最近、好きな作家の本、興味関心のある分野の本等が出過ぎで、心が追いつかない。整理がつかないうちにまた重なってくるから、わたしも溺れそうになりながら読んでいる。才能に圧倒されて、ずっしりと腹に残る。

最近だと、こだまさん。人生に起こる苦難をあんなテンポで本人は真顔(イメージ)で淡々と書き連ね、それを読むこちらは吹き出してしまうという、不謹慎極まりない読み方をしてしまうのだけれども、あのセンスはやばいでしょう。インパクトありすぎて、誰も勝てない。勝負を挑む人間も現れないし、勘違いした「女」が完敗しそうな作品である。

 

さて、芥川賞候補になっていたときに、『愛がなんだ』の今泉監督が書評なんていうのを書いていて気になったのが遠野遥の『破局』だった。監督は普段そんな本は読まないらしく、面白くなかったら書きませんよってスタンスで仕事を受けたが、これが一気読みしてしまったという。「変な小説ですよ」とリプしてくれたことがあった。それで気になってしまい、受賞後の品薄の中、川崎ラゾーナまで行き、手に入れた。芥川賞って商業的で、話題性重視で、奇抜な本を選びがち…とか、うがった見方をしていた昨今だったが、これが…監督みたいに引き込まれて止められなくなった。帰りの電車から家に着いてもご飯も食べずに読み終わった。
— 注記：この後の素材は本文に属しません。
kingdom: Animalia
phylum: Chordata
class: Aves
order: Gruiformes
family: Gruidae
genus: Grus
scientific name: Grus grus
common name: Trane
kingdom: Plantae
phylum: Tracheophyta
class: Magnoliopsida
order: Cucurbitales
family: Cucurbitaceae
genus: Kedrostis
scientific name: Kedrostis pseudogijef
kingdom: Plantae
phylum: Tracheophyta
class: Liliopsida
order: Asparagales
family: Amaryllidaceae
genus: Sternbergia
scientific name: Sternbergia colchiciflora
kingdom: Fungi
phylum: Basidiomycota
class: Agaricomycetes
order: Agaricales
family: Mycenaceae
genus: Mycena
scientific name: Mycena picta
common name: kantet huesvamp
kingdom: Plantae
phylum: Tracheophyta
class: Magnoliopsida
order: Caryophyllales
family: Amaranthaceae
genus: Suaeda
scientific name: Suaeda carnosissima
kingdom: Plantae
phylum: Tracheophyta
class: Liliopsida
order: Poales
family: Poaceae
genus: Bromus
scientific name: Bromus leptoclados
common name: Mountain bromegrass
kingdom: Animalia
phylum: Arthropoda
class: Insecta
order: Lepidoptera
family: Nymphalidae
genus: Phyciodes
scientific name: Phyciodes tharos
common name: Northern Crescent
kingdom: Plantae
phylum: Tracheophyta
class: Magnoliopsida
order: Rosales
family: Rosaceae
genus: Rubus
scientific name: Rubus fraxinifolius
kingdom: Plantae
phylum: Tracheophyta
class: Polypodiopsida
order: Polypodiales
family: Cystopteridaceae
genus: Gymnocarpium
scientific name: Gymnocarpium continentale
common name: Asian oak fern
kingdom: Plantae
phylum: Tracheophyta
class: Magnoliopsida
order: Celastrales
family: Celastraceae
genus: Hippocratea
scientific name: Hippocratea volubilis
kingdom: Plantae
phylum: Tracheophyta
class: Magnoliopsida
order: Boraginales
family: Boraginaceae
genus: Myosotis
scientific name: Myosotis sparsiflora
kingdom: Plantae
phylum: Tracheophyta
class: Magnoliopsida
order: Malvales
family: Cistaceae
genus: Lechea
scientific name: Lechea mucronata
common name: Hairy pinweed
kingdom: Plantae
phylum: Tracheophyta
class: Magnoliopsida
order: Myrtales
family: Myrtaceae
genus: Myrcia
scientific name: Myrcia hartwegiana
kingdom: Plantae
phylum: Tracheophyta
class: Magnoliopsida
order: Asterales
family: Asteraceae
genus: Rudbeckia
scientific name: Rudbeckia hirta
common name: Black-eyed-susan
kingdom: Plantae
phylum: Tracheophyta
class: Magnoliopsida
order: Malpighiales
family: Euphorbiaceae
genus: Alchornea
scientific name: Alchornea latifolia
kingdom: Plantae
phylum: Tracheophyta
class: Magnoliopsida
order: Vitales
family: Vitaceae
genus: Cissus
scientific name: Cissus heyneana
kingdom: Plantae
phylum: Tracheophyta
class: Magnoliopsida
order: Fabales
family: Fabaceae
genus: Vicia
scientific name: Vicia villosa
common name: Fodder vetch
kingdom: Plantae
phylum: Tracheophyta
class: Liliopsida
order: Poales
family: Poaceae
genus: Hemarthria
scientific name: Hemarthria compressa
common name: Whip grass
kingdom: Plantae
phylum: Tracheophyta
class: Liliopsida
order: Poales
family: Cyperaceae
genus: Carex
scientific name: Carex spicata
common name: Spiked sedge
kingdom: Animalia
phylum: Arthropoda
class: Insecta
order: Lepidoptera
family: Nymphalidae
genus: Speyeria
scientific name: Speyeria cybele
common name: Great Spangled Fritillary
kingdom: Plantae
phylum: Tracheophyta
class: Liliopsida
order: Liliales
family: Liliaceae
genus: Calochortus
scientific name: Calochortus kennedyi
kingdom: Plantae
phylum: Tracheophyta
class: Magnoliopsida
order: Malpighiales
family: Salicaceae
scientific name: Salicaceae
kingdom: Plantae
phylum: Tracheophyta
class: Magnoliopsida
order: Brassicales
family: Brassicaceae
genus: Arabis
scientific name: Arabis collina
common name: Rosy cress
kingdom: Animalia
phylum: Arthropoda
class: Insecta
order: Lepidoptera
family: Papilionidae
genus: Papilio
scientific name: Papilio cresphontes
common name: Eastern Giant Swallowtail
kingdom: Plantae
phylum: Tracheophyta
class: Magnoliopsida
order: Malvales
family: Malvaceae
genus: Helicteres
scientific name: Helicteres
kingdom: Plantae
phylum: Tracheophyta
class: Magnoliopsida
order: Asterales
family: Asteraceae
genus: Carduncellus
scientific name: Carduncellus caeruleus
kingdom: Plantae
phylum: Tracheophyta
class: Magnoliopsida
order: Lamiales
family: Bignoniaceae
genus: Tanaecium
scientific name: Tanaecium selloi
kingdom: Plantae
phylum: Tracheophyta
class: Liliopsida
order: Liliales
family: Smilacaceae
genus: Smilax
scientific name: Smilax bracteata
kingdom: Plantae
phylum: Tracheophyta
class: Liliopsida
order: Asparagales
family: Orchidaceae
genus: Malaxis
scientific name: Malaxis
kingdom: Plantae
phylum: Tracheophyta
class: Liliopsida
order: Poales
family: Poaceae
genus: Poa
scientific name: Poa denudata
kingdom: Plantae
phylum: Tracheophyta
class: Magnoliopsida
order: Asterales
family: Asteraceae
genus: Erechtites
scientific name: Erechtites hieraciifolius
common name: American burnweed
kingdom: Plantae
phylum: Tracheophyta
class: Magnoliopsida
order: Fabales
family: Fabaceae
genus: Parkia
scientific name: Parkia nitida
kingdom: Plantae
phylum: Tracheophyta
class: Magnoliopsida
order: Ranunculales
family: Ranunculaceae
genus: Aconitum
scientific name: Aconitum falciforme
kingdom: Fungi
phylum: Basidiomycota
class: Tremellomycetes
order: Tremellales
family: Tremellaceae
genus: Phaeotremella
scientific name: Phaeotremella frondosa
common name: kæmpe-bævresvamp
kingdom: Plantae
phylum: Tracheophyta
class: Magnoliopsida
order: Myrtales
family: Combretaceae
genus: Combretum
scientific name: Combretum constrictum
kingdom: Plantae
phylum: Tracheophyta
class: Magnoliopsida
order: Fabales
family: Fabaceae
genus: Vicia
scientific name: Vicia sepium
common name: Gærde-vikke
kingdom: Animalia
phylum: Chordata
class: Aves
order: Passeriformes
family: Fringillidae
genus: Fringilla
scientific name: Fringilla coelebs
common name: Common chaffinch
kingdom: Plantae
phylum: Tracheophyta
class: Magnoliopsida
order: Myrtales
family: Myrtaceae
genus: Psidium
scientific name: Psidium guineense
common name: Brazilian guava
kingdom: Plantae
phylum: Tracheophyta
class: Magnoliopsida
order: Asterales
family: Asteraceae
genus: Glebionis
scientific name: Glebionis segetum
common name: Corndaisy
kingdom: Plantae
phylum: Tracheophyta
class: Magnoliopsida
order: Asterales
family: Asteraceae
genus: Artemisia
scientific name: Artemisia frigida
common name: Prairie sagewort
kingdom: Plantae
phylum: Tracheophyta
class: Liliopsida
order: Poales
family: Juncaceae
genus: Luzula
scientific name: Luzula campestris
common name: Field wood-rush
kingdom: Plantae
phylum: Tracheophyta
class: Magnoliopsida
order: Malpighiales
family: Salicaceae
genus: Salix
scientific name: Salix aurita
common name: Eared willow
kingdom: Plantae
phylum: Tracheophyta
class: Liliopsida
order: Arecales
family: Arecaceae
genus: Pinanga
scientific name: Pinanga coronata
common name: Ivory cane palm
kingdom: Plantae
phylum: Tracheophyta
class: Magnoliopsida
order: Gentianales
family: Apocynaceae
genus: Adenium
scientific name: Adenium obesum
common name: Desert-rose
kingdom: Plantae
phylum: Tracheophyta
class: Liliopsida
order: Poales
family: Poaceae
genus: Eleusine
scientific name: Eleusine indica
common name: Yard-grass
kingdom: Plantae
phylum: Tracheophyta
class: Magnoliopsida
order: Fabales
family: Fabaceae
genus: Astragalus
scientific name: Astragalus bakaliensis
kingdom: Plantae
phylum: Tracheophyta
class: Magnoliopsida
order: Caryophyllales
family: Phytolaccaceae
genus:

普通の大学生のアスペルガー要素が濃い。一つ一つが意味深であり、伏線かもしれないけれど、ただほんとにそう思っただけかもしれない。本人のインタビューを見ていたら、たぶん、わざと作ったわけでなく、自然と出てきた不自然だったようだ。不自然と感じるのは、頭の硬い定型。違和感が散りばめられてるのだけど、何でか同時にわかるわかるとも思ってしまう。それは、自分の中にあるのか、外にあるものを見てきた結果か、とにかく怒涛のワールドなので、そして、女。愛想よくて優しく気遣う男子より、こんな無表情で性欲の強い謎の人(本人は至って真面目)に惹かれる気持ちはよく分かる。ハマっていくのが目に見える。それで、なんていうか、この作品を通してずっと、私はどちらの女の子の立場にもなれず、ただ両方に嫉妬して、そして、同時に両方の女の子にもなっていた。

ゾンビ、私は哲学的ゾンビという概念をずっと意識しながら読んだ。他人は自分と同じような心を持っているのかどうかなんて誰にもわからない。心を持っているように演技しているだけかもしれない。考えていくととても怖い。

もしかすると、存在しないものをあると認識してしまい、全ては妄想に過ぎなかった、そんな人存在しなかったかもしれない、とも感じるみんなのそれぞれの人物像、思いの薄さ…。ぞわぞわ。そして、終わってしまった寂しさが、何日も続いている。はやく次が読みたい。その前に前作『改良』!